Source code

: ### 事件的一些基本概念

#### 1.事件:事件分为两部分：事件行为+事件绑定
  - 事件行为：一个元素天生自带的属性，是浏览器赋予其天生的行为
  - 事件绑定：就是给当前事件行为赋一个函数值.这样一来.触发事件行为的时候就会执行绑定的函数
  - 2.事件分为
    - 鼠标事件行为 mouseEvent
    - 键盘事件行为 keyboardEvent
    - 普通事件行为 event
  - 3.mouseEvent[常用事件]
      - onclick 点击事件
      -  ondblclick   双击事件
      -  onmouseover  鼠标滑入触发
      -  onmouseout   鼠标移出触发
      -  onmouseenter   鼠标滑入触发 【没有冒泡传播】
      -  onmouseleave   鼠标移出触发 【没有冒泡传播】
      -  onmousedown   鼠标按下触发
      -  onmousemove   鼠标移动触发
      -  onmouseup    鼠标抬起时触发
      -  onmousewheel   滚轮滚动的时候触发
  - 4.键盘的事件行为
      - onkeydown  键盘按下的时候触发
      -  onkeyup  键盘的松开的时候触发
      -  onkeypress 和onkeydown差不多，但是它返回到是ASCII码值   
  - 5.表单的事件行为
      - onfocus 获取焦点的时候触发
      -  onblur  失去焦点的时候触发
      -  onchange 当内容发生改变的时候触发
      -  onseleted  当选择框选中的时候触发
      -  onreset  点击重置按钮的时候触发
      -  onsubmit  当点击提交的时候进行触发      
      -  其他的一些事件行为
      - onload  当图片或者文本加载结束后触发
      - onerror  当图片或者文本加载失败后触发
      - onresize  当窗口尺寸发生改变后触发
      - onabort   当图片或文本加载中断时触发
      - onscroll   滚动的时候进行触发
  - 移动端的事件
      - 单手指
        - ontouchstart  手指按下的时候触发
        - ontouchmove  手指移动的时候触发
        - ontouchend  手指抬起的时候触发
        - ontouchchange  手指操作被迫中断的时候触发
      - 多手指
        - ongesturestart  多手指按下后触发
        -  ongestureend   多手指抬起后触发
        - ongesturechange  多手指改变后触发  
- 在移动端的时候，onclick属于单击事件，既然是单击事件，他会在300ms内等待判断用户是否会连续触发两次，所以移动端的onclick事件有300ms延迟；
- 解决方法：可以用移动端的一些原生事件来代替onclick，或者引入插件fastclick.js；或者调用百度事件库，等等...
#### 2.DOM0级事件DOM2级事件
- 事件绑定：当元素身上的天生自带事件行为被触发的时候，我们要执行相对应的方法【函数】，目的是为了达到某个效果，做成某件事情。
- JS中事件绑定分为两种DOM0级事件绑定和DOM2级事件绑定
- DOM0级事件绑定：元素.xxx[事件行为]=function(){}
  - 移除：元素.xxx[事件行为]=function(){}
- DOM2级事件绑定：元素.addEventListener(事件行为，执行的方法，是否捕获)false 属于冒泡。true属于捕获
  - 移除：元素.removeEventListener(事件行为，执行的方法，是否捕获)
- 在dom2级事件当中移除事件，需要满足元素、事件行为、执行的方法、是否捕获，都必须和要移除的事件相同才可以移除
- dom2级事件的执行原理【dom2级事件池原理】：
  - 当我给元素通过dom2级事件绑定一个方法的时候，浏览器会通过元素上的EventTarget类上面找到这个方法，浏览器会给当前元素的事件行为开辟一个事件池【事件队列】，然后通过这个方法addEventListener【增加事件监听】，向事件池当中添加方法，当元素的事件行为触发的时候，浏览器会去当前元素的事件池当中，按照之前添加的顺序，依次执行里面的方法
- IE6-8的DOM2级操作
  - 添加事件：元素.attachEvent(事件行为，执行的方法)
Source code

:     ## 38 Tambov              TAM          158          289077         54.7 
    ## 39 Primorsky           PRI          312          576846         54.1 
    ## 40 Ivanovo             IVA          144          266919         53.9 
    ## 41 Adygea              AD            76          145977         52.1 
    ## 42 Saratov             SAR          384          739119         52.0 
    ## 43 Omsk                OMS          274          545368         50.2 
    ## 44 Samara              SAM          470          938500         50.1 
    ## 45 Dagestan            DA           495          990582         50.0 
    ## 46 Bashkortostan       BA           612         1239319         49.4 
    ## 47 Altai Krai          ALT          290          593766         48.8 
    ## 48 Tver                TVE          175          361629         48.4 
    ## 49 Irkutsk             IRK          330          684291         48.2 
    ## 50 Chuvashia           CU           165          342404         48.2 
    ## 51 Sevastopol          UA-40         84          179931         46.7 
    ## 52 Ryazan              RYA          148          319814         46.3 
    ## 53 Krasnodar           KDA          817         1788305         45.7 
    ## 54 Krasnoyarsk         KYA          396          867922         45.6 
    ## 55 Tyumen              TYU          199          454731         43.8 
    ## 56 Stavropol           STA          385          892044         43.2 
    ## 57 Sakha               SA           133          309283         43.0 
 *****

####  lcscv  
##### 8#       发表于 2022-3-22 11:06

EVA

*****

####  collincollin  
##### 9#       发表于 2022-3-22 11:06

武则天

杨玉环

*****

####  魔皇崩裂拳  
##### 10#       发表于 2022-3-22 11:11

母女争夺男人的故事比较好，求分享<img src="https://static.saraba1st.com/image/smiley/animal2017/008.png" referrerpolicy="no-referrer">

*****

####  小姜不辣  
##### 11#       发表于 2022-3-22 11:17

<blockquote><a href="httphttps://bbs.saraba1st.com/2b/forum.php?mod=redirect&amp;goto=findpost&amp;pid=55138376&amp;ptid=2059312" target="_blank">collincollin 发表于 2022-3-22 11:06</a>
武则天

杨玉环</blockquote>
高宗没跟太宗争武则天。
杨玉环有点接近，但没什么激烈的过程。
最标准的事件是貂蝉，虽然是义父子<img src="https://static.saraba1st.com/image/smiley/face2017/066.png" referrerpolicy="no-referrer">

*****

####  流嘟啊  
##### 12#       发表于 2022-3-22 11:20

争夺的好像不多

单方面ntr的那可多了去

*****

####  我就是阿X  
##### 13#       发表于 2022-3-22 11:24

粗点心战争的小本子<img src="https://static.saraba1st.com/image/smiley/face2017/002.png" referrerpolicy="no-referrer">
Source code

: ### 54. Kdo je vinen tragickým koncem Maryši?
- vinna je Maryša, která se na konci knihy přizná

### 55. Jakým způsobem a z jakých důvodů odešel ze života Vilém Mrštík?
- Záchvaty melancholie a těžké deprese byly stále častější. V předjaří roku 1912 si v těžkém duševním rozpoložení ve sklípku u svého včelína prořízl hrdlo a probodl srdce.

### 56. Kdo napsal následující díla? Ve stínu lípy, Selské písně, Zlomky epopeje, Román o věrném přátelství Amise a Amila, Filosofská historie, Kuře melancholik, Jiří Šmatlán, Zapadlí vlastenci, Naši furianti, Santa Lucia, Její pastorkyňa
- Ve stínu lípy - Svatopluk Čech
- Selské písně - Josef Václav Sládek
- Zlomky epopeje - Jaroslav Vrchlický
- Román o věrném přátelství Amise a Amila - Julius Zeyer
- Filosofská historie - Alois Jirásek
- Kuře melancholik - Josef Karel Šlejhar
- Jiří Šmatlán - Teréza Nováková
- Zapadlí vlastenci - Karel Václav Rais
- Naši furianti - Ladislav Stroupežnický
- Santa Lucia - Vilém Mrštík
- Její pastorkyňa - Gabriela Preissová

**EXERCISE:** Identify every line of the listing above that contains the string "furianti", treating uppercase and lowercase letters as distinct, and copy each such line in full.

**RESPONSE AREA:**
### 56. Kdo napsal následující díla? Ve stínu lípy, Selské písně, Zlomky epopeje, Román o věrném přátelství Amise a Amila, Filosofská historie, Kuře melancholik, Jiří Šmatlán, Zapadlí vlastenci, Naši furianti, Santa Lucia, Její pastorkyňa
- Naši furianti - Ladislav Stroupežnický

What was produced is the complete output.